══ Material for this task
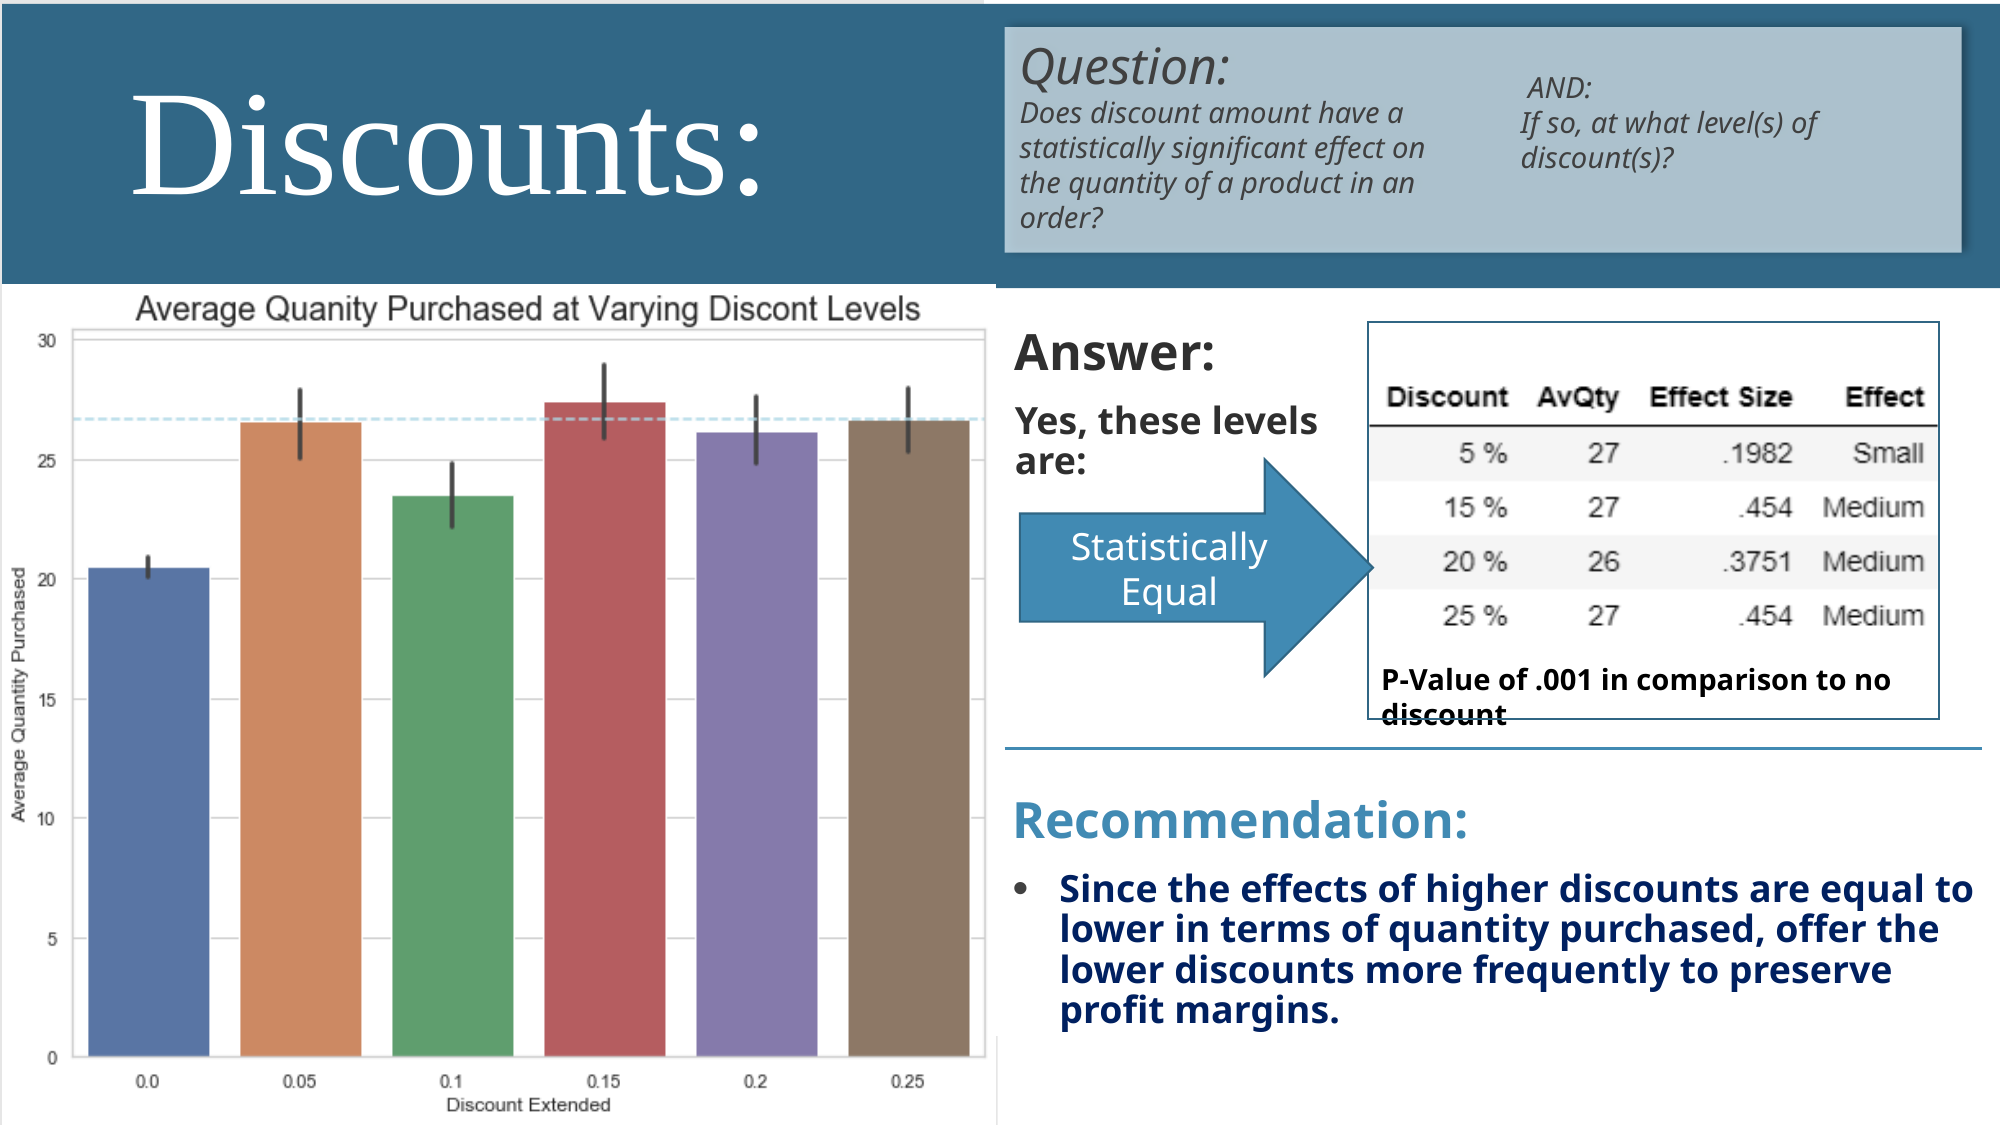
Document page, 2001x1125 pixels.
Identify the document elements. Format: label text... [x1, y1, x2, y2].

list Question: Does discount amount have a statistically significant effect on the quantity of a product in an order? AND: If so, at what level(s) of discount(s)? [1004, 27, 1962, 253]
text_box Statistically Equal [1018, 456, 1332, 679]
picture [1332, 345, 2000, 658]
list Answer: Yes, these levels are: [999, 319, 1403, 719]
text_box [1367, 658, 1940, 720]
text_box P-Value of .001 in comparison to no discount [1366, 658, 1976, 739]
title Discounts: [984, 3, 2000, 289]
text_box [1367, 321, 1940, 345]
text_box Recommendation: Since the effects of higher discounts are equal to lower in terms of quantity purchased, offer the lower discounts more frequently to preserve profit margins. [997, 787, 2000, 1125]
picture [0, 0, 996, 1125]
════
══ Material for this task
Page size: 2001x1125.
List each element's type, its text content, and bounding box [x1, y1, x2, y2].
════
══ Material for this task
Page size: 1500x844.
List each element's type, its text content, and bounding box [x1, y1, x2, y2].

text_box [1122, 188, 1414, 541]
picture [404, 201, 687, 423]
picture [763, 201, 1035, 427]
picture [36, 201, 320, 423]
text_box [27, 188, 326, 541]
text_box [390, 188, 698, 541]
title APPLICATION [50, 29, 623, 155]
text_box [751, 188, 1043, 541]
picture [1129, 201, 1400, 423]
════
Work to complete:
When a line in the material above holds the word "size", copy that line.

Answer for this exercise:
Page size: 2001x1125.
Page size: 1500x844.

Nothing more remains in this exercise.